Quoted passage
=== Section Start ===
The residents and stakeholders of Las Trampas were little impacted by the land speculators until 1900. In that year an indebted descendant of one of the original settlers and four others petitioned the court for "partition" of the Las Trampas grant. The possibility of partition came about as a result of an 1876 law under which a stakeholder in a grant could request that the common lands be divided among its owners. If the grant could not be divided without decreasing its value, said the law, the common lands must be sold in to the highest bidder. The law permitted a minority—only five in this case—of the land grant descendants to request partition of all the common lands of the grant even though the great majority of the owners, in this case about 300, might be opposed or unaware of the legal proceeding. The courts usually found that dividing the grant would decrease its value. Partition was therefore impractical and the court ruled that the common lands must be sold. Requests for partition was one of the ways that members of the Santa Fe Ring acquired grant land or profited from legal disputes concerning its ownership and disposition. One of the prominent members of the Ring was the attorney for the petitioners.

The court appointed a referee to determine which lands in the Las Trampas grant were private and which were common lands. (The referee's assistant was a Hispano associate of the Santa Fe Ring.) The referee found that only 650 acre of the grant were private property and that the other 27483 acre were common land. DeBuys describes the ruling as "preposterous" for its conclusion that each of 300 owners owned only a couple of acres of land, this in a harsh mountain land in which 40 acres might be required to pasture a single cow and her calf. The findings of the referee were sent
to a trio of commissioners (including one who was a brother of a Santa Fe Ring associate). They declared partition impossible and, therefore, in accordance with the law, required that the common lands of the grant be sold at auction.

In 1903, the commons lands were sold—although at that time most of the residents on the grant were not aware of the sale and that the common lands of the grant were no longer theirs. The share of the proceeds from the sale received by the 300 stakeholders amounted to $25 each. The sale and subsequent resales incited additional legal struggles over a period of years in which the attorneys benefited from fees. In 1913, the private land owned by the residents and excluded from sale of the common land was re-computed to a more reasonable 6950 acre, thus leaving about 21000 acre of former common land in the ownership of a timber company.

The final disposition of the common land in the grant came in 1926 when a timber company bought the common land from another timber company for $63,320 -- $3.00 per acre—and traded it to the U.S. Forest Service for timberlands near Grants, New Mexico. The former common lands became part of the Carson National Forest. The management of the land by the Forest Service resulted in restrictions on the traditional uses of the land by the residents on the former grant. In 2019, an agreement was reached between the Forest Service and the residents to cooperate in the management of the forest land in the Trampas area. The scenic High Road to Taos passes through the grant area and the village of Las Trampas.
=== Section End ===
(Page images and their extracted text)
=== Section Start ===
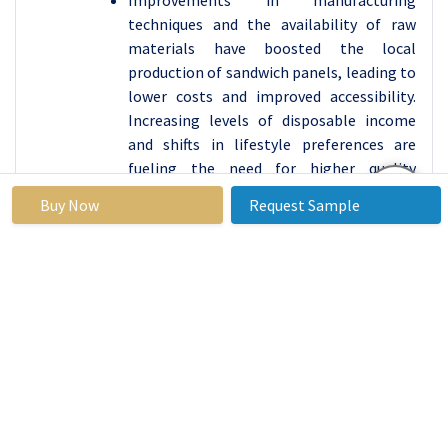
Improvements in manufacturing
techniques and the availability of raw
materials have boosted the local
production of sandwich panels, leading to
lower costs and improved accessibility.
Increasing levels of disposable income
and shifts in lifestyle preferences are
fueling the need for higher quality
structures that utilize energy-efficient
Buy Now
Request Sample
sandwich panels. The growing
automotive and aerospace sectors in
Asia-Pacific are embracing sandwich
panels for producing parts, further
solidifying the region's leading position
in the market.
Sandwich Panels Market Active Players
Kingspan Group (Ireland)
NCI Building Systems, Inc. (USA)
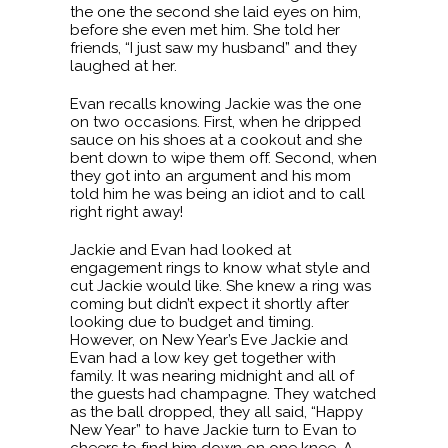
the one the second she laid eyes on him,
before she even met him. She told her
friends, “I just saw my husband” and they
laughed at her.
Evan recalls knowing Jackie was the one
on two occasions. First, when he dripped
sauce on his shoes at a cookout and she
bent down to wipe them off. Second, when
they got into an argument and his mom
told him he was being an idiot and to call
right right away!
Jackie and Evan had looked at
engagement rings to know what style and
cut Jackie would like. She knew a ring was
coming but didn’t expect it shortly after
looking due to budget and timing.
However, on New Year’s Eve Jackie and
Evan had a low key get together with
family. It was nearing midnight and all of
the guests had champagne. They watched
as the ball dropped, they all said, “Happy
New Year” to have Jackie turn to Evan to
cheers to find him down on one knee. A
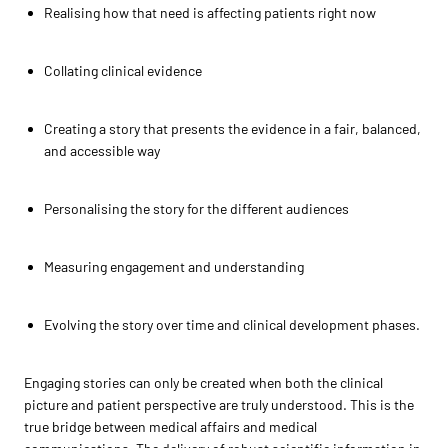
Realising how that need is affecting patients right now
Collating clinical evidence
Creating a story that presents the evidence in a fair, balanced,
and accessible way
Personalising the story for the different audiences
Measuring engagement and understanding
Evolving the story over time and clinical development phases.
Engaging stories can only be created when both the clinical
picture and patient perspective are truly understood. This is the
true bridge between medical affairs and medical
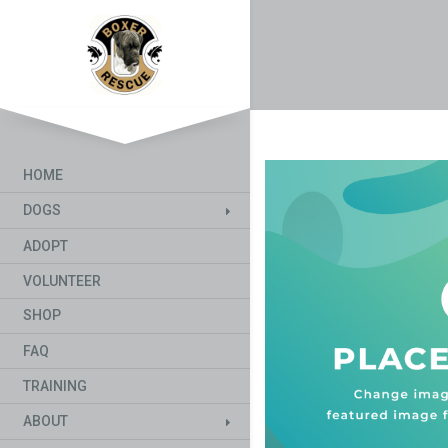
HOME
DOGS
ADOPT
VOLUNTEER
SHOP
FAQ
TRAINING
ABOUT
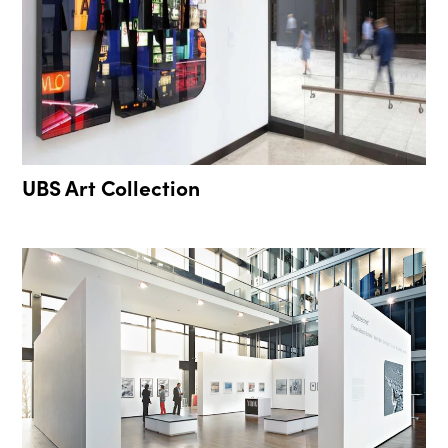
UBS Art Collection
=== Section End ===
Exercise instructions
Rewrite the Las Trampas land grant passage, starting at the words "The final disposition" and ending after "of Las Trampas.". Swap "timberlands" for "forest lands". You won't need the records for this.

Solution for this problem
The final disposition of the common land in the grant came in 1926 when a timber company bought the common land from another timber company for $63,320 -- $3.00 per acre—and traded it to the U.S. Forest Service for forest lands near Grants, New Mexico. The former common lands became part of the Carson National Forest. The management of the land by the Forest Service resulted in restrictions on the traditional uses of the land by the residents on the former grant. In 2019, an agreement was reached between the Forest Service and the residents to cooperate in the management of the forest land in the Trampas area. The scenic High Road to Taos passes through the grant area and the village of Las Trampas.